During the course of the war, Mengele would experiment on 3,000 twins. Only 160 would survive--including Eva and Miriam.

Writing with her friend Danica Davidson, Eva reveals how two young girls were able to survive the unimaginable cruelty of the Nazi regime, while also eventually finding healing and the capacity to forgive. Spare and poignant, I Will Protect You is a vital memoir of survival, loss, and forgiveness.

Emily's Review

I am so grateful that Eva was able to survive and tell her story. This is such an important book and it does something that I don't think happens enough in Holocaust literature for children.

First, this book goes out of its way to explain repeatedly that the Nazis were not original. They took ideas and hate towards Jews that had been circulating for thousands of years. The Nazis didn't invent Antisemitism. They just industrialized it.

Second, the book doesn't end once the camps were liberated. We get to follow Eva into adulthood and see how the experiences she suffered during the war affected her entire life.
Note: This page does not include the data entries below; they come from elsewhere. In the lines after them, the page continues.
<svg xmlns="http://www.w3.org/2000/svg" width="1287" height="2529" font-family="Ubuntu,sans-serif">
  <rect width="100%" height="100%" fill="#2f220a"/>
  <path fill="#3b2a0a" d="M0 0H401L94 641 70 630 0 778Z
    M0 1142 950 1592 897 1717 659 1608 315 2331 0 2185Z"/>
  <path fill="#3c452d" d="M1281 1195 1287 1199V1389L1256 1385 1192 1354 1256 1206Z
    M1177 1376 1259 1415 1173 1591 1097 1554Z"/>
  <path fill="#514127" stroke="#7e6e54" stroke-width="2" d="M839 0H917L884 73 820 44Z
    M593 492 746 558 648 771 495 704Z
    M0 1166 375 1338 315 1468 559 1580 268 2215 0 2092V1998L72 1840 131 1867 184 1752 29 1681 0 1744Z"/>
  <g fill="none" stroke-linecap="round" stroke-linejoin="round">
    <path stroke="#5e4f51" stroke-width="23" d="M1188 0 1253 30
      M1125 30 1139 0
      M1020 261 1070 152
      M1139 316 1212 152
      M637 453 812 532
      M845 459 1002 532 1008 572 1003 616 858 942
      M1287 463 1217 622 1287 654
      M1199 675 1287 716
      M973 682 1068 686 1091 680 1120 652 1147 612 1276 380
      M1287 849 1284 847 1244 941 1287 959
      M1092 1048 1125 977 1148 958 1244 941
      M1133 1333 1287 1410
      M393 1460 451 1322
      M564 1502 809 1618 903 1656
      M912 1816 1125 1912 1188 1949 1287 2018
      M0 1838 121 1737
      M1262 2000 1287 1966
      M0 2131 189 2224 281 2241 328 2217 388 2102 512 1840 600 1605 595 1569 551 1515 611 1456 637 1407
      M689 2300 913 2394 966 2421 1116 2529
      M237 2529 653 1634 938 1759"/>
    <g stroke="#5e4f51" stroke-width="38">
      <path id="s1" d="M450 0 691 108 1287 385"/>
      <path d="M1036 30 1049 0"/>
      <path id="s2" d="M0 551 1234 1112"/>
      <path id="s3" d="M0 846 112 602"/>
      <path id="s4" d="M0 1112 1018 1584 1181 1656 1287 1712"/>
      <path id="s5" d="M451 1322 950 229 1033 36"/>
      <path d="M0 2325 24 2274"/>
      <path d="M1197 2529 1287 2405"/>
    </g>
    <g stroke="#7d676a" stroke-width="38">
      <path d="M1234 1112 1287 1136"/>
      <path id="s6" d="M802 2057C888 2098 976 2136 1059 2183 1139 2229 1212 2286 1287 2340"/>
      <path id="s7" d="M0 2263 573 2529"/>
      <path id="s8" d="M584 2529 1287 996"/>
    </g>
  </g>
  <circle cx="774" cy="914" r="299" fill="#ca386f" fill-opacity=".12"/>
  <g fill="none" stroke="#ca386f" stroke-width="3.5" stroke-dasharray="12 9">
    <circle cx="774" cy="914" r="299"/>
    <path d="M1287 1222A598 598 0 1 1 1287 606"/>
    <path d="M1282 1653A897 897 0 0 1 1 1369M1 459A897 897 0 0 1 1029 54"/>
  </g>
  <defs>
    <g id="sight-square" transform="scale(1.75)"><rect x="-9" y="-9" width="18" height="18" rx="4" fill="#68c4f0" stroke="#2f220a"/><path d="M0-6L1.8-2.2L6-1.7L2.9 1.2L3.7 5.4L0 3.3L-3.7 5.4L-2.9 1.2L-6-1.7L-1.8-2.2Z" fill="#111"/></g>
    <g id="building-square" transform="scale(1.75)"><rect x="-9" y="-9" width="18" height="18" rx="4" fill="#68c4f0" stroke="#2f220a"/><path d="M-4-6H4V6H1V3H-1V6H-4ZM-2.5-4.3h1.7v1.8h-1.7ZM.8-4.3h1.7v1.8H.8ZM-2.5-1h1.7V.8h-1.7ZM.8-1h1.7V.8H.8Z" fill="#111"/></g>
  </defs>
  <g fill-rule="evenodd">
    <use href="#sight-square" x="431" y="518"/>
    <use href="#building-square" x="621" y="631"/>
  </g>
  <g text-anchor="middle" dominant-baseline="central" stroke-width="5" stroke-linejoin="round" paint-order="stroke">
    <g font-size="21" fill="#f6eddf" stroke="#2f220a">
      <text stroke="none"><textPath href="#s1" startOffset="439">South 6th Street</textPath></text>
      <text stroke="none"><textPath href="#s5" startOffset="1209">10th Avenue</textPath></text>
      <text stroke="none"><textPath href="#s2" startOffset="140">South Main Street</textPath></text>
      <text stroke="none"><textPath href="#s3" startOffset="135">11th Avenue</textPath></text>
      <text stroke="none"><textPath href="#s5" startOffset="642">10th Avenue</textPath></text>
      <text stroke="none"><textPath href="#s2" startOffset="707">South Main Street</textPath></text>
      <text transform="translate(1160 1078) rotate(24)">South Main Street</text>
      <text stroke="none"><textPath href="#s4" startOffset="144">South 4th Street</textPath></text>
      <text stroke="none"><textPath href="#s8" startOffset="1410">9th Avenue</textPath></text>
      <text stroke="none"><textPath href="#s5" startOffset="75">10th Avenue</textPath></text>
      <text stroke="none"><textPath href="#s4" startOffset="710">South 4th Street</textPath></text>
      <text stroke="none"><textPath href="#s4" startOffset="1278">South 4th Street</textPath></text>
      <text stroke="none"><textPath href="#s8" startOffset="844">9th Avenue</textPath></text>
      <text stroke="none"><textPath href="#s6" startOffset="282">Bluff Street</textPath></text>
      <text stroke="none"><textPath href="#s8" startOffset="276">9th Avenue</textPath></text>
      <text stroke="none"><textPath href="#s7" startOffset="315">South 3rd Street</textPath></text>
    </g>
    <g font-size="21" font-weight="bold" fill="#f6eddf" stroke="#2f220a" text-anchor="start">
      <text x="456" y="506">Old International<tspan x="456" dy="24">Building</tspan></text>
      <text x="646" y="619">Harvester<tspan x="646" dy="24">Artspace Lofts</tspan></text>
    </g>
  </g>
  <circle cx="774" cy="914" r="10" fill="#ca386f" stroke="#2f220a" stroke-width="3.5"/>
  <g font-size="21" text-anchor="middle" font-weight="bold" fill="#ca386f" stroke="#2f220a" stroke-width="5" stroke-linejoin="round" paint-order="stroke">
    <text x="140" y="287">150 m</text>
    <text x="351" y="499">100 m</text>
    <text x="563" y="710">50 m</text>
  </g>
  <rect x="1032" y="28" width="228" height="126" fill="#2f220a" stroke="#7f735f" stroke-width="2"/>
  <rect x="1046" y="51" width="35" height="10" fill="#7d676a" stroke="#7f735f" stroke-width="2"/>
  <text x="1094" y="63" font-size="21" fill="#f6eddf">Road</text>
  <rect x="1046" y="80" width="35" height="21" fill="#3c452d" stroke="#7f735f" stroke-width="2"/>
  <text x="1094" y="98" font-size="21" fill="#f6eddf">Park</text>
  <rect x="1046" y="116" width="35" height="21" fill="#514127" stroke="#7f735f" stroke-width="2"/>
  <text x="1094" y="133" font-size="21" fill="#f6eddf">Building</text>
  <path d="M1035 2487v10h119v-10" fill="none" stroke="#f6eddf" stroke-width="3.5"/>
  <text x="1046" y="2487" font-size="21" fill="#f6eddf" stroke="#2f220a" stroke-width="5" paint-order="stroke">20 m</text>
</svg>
I think too often books for children want to end with liberation and then we're supposed to believe that they just lived happily ever after. This book chooses to show the reality, which is sometimes not as pretty.

Eva survived through anger and sheer force of will, which carried through her adult life. But her anger didn't dissipate after the war. It burned a hole inside of her until she learned to let it go. She talks about how rather than teaching tolerance, we need to teach respect. She doesn't shy away from pointing out that hate was taught - that children and people who they thought were friends were willing to stand by while they were taken away and put into the camps. That Europe was still unsafe for Jews after the war.

These kinds of books are so important to share with our children. Hate is learned, but so is love and respect. Eva's story should be read so that history won't repeat itself.